Recently Discovered Health Care Alternatives
The development of a variety of new technologies for exploring the composition of sugar chains has opened up a new frontier of molecular biology which has been named glycobiology. This word was first coined in 1988 by Rademacher, Parekh, and Dwek to name the coming together of the known variations of carbohydrate chemistry and biochemistry with new understanding of the cellular and molecular biology of glycans. The name glycobiology has acquired wide acceptance, with an important biomedical journal, a growing scientific society, and a Gordon Research Conference now using this title.
Defined in the broadest terms, glycobiology is the research of the composition, biosynthesis, and biology of saccharides (sugar chains or glycans) that are widely distributed in nature. It is one of the most rapidly growing fields in the biomedical sciences, with relevance to normal research, biomedicine, and biotechnology.
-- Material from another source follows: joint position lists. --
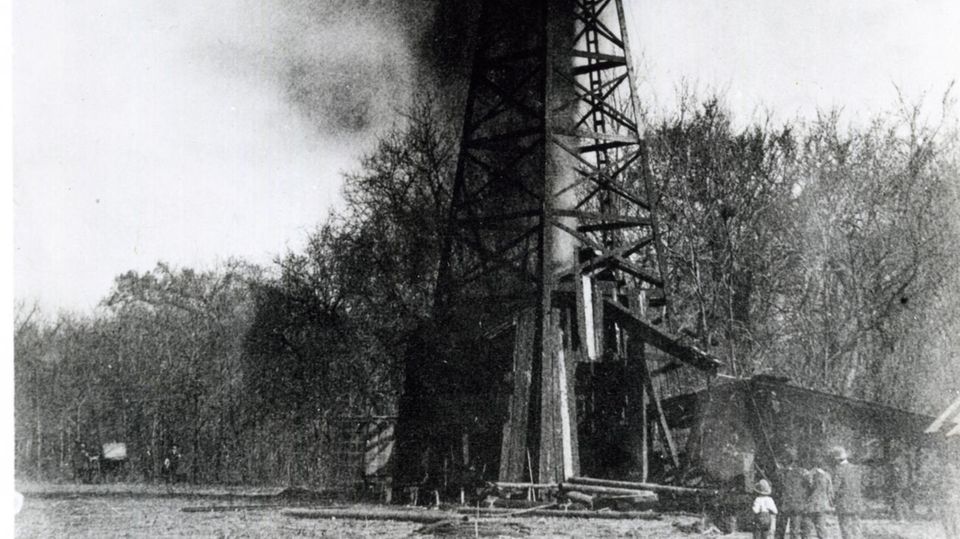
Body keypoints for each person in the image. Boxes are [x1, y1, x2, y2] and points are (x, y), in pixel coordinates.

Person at [775, 448, 808, 539]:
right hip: (797, 505)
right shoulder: (802, 472)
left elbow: (777, 486)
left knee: (780, 531)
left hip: (783, 504)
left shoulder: (781, 473)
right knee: (795, 531)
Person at [831, 446, 864, 539]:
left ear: (836, 459)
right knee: (856, 528)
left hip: (843, 504)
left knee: (846, 529)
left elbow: (834, 488)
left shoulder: (838, 470)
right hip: (856, 502)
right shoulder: (856, 468)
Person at [803, 455, 833, 539]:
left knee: (806, 531)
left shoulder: (809, 474)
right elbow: (830, 492)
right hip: (822, 505)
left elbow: (806, 489)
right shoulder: (827, 475)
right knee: (821, 529)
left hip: (809, 505)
Certainly, many biotechnology, pharmaceutical, and laboratory supply companies have invested heavily in the area. The area ranges from the chemistry of carbohydrates and the enzymology of glycan-modifying proteins to the roles of glycans in complex biological systems, and their regulation by a variety of techniques.
Glycosaminoglycans
In recent times, important studies of a type of linear glycans (complex sugar chains) called glycosaminoglycans (or GAGs for short), and specially a sub-set called HSGAGs, which are made up of heparan sulfate and its relative heparin have been specially important in shedding a good deal of light on the role of the glycoconjugates.
Constructing the Chains
An HSGAG chain can be generically described as a regular repeat of about 10 to 100 disaccharide building blocks that, when gathered together, make up the backbone of each sugar molecule. In its most basic configuration, each disaccharide unit consists of two chemically distinct monosaccharides (a uronic acid and a glucosamine) linked by a glycosidic bond.
The chains can change a great deal in their structural configuration because the disaccharide building blocks can be chemically modified at a number of positions. These changes include the elimination of the two-carbon acetyl groups at the amino position of the glucosamine portion and the addition of sulfate groups at many different locations, along with differences in the stereochemical disposition of bonds around specific carbons.
Different combinations of these many chemical changes make it possible for even short chains to have an enormous quantity of structural permutations. In fact, the potential for an enormous quantity of structural information to be embedded in a glycan exceeds that of nucleic acids or proteins.